The output shows a dataframe and a column with Boolean values that indicate whether there is an empty value or not, where False means a non-empty value and True means an empty value.

If you’re more concerned with checking if a specific cell is empty, you can use either the loc or iloc method in conjunction with the isnull() method.

Here, we want to check the cell at index 1 in column C. The following code will be appropriate to select and make the check.

import pandas as pd

df = pd.DataFrame([[1, 2, 3], [3, 4], [3, 4, 5, 6]], columns=list("ABCD"))

row_index = 1
column_name = "C"
specific_cell_loc = df.loc[row_index, column_name]
specific_cell_iloc = df[column_name].iloc[row_index]

is_empty_loc = pd.isnull(specific_cell_loc)
is_empty_iloc = pd.isnull(specific_cell_iloc)

print(f"Is the cell at row {row_index}, column '{column_name}' empty? {is_empty_loc}")
print(f"Is the cell at row {row_index}, column '{column_name}' empty? {is_empty_iloc}")

• • • • • • •

* [REQUIRED TASKS]
a - Summarize the passage on detecting empty values in pandas in two sentences.
b - Reproduce the portion of the pandas passage from "row_index = 1" up to and including "is_empty_iloc = pd.isnull(specific_cell_iloc)".
c - Write the next part of the passage on detecting empty values in pandas, picking up after its final line.
The entries that come next are taken from an unrelated source.

* [EXCERPTED RECORDS]
• • • • • • •

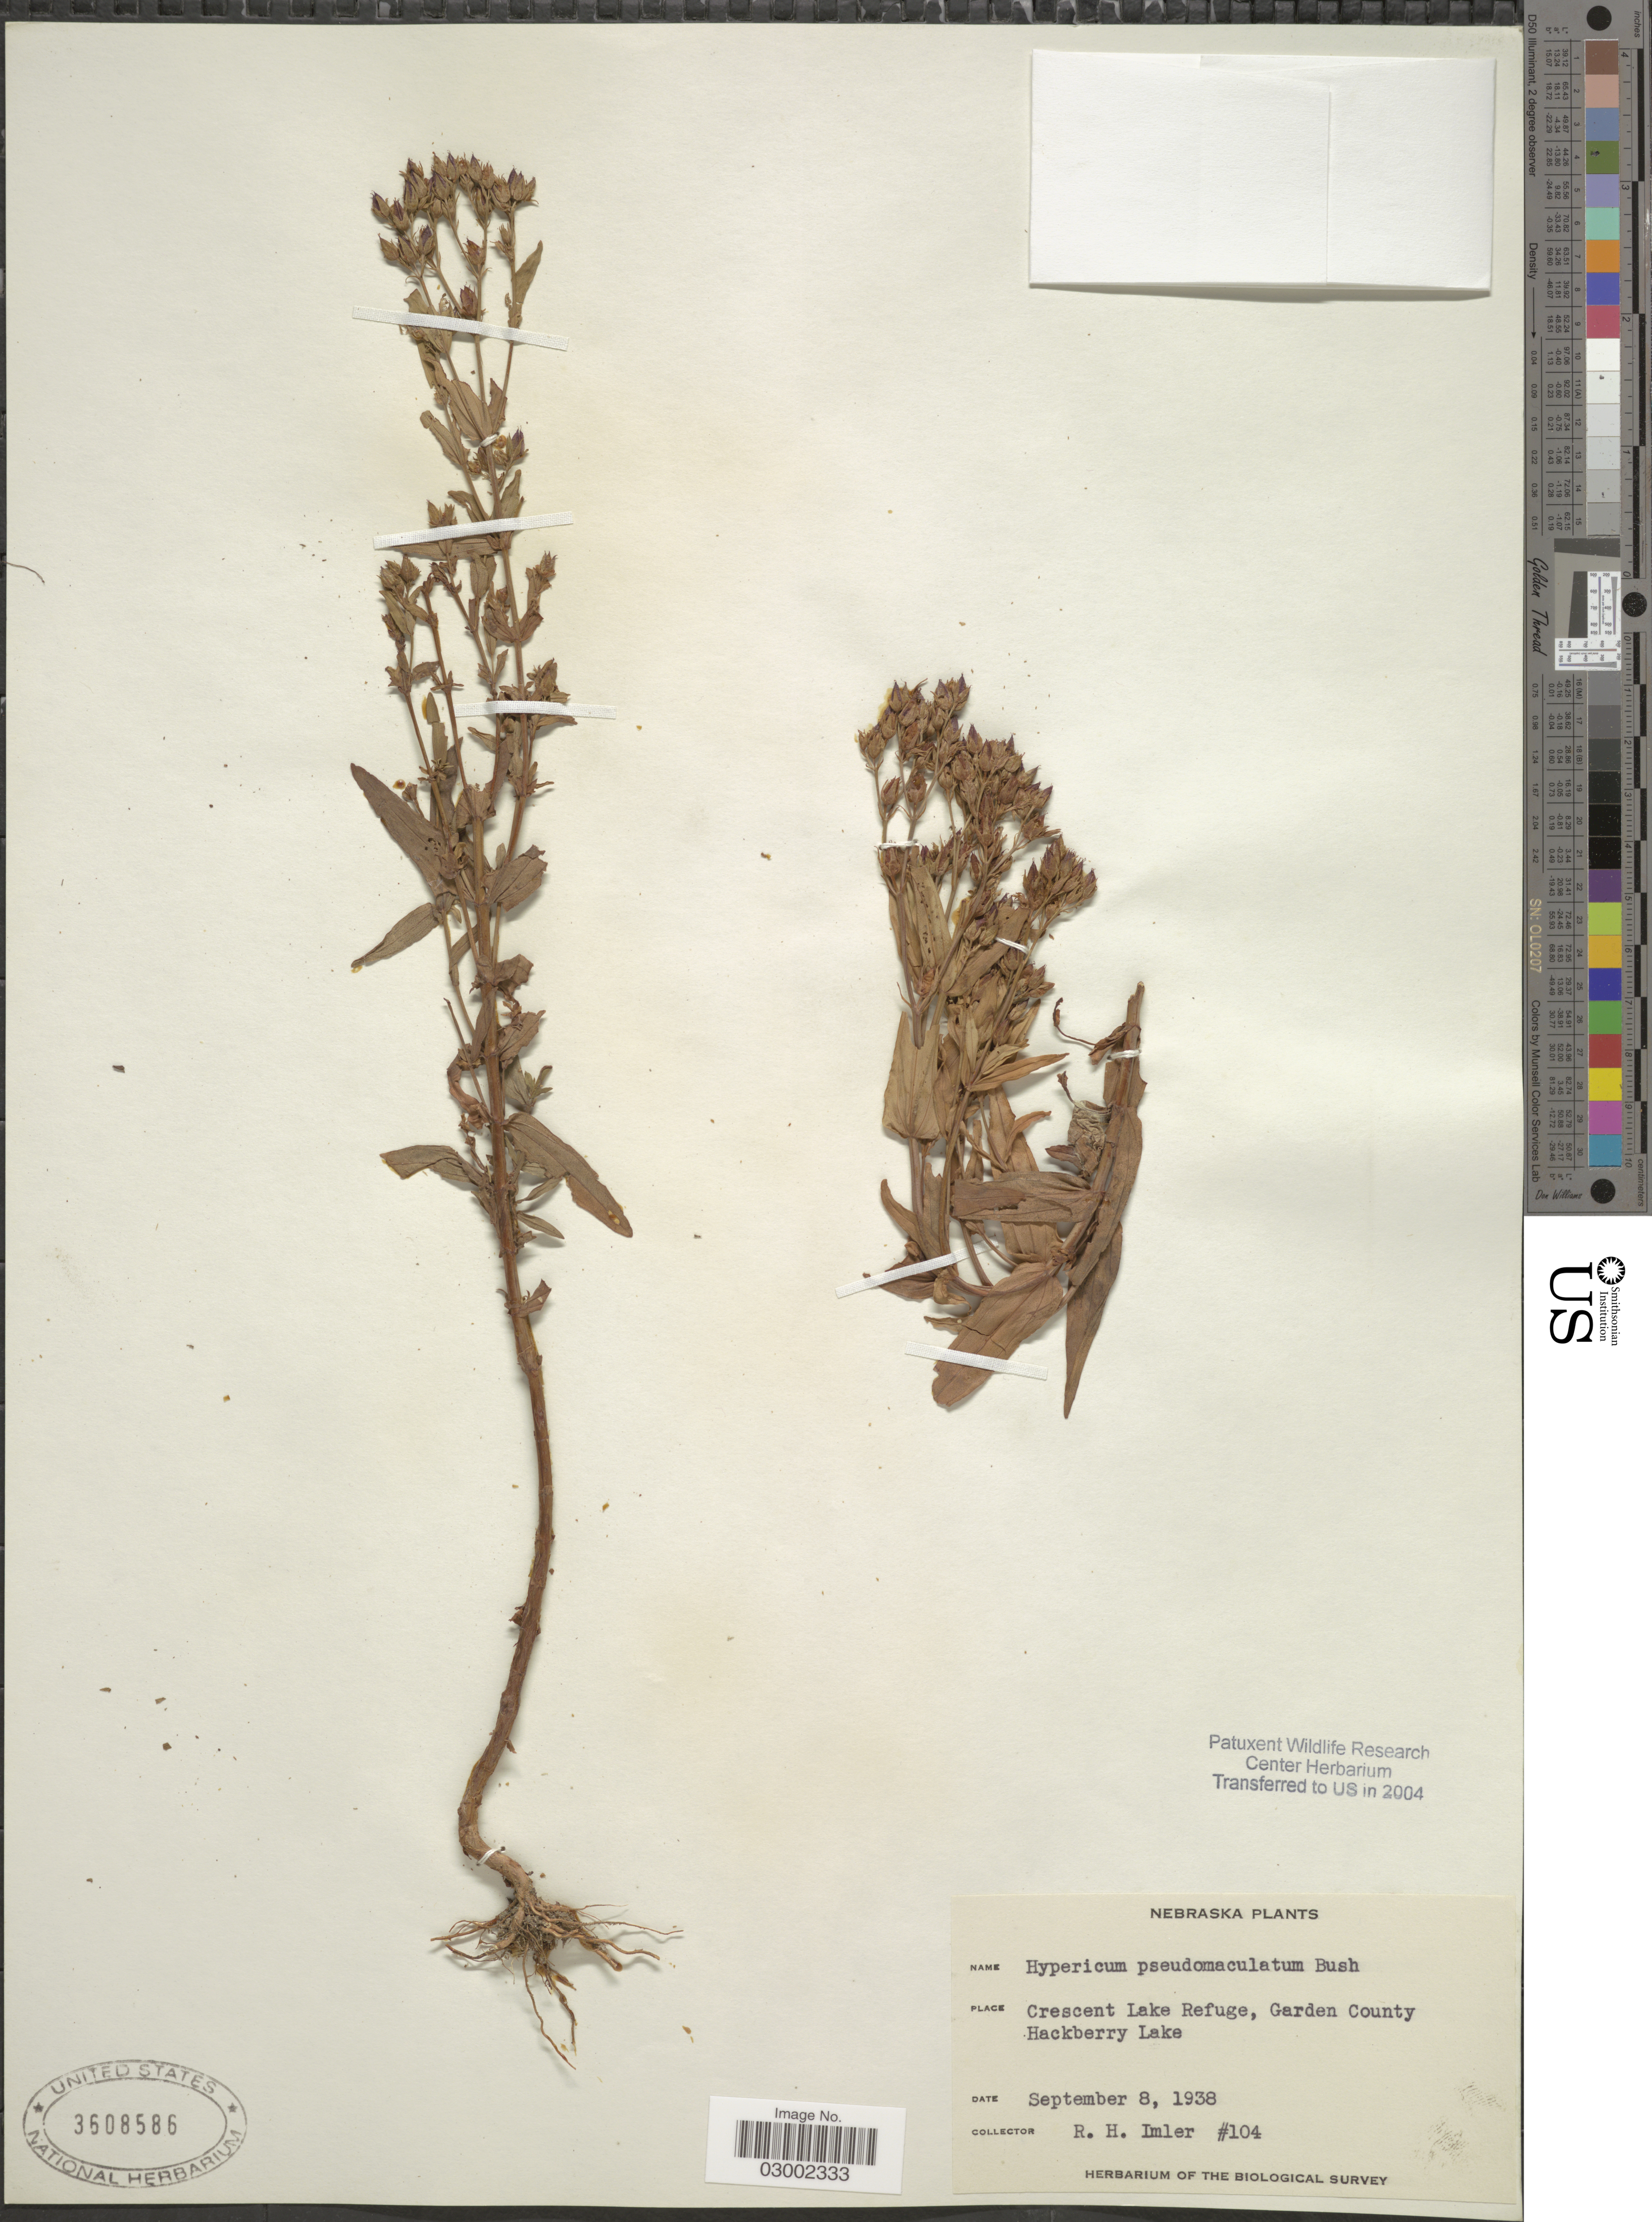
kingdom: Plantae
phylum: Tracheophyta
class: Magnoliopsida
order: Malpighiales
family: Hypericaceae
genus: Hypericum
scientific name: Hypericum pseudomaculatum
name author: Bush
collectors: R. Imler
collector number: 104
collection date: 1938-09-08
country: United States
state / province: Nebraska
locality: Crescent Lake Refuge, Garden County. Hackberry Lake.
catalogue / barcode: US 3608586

• • • • • • •

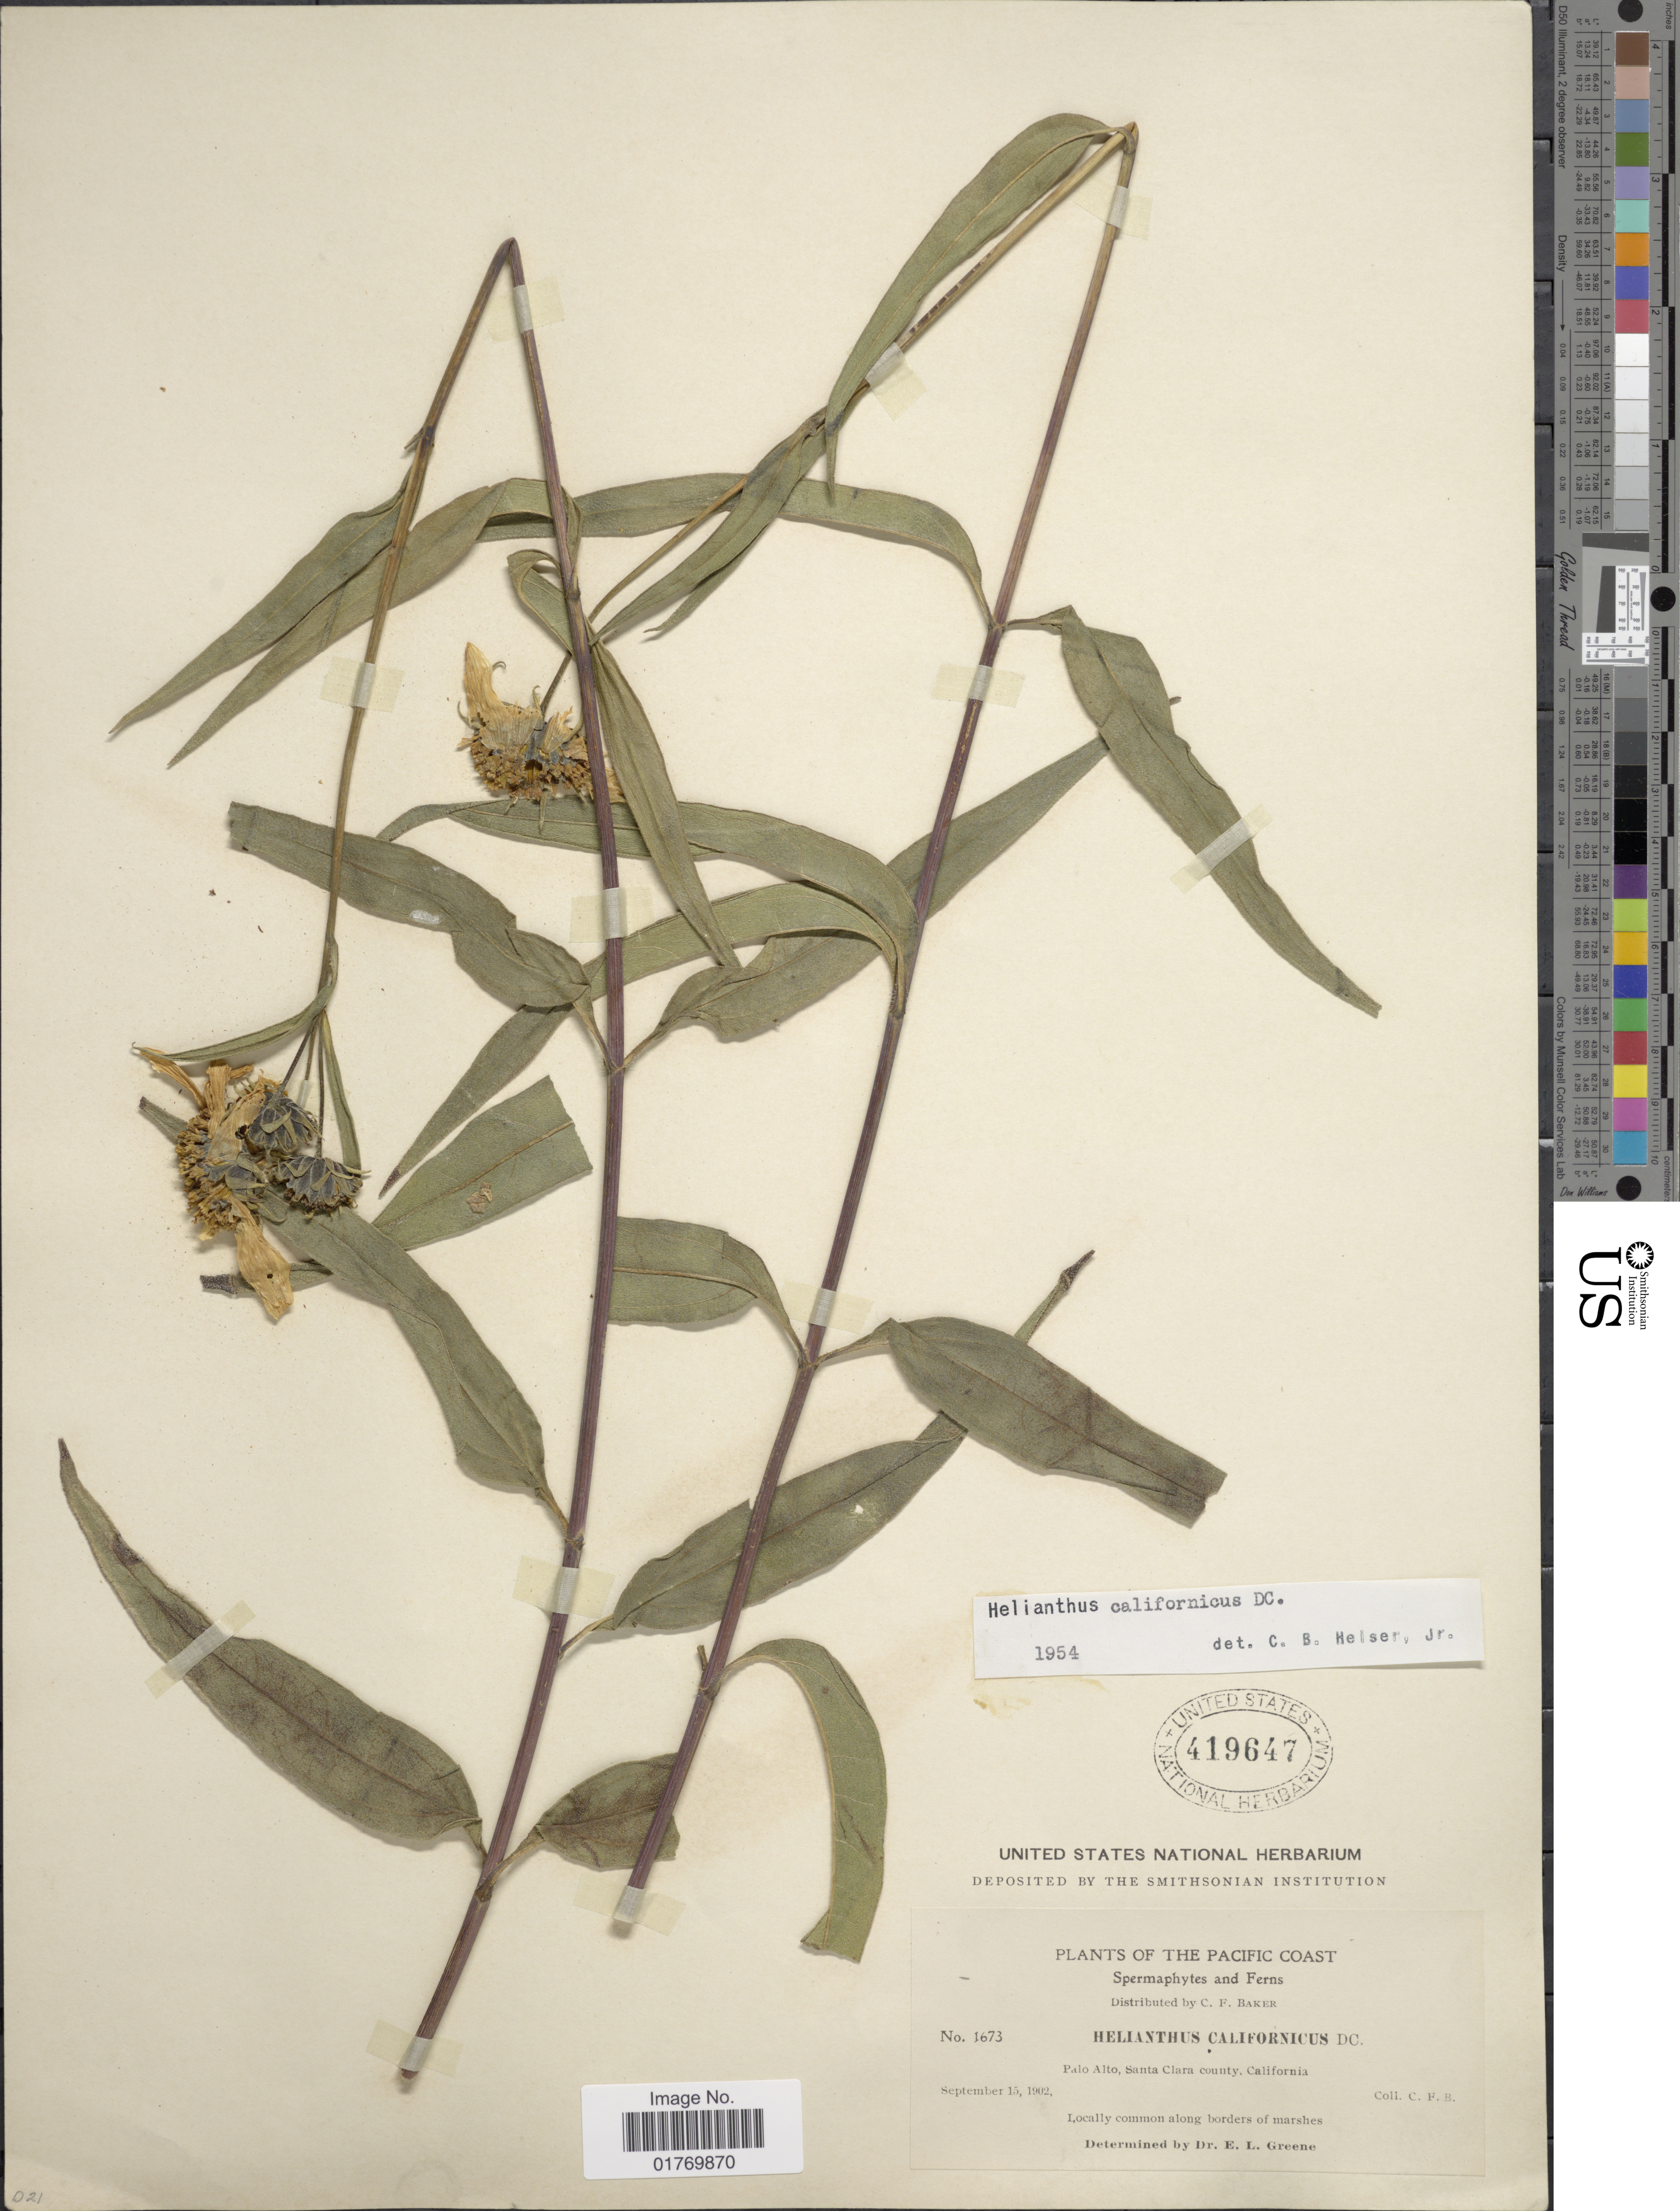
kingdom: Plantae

• • • • • • •

* [RESULTS OF THE EXERCISE]
a - The output shows a dataframe alongside a column of Boolean values, in which True marks an empty value and False a non-empty one. To test one specific position instead, the loc or iloc method can be paired with isnull(), and the code does this for index 1 in column C.

b -
row_index = 1
column_name = "C"
specific_cell_loc = df.loc[row_index, column_name]
specific_cell_iloc = df[column_name].iloc[row_index]

is_empty_loc = pd.isnull(specific_cell_loc)
is_empty_iloc = pd.isnull(specific_cell_iloc)

c -
Output:

Is the cell at row 1, column 'C' empty? True
Is the cell at row 1, column 'C' empty? True

In this example, we accessed a specific cell in the DataFrame using df.loc[row_index, column_name] and df[column_name].iloc[row_index]. Then, we used pd.isnull() to check if the cell is empty.

The result is a Boolean value (True if the cell is empty, False otherwise), which we print to the console.

Use the isna() Function to Check if the Cell Is Empty

Similar to isnull(), the isna() function in Pandas is used to identify missing or null values within a DataFrame. The primary difference between the two is that isna() is an alias for isnull(), meaning they are essentially the same function with different names.

You can choose to use either based on your preference. To check if a cell in a Pandas DataFrame is empty, we can use isna() in different ways.

Let’s walk through some common methods using both functions.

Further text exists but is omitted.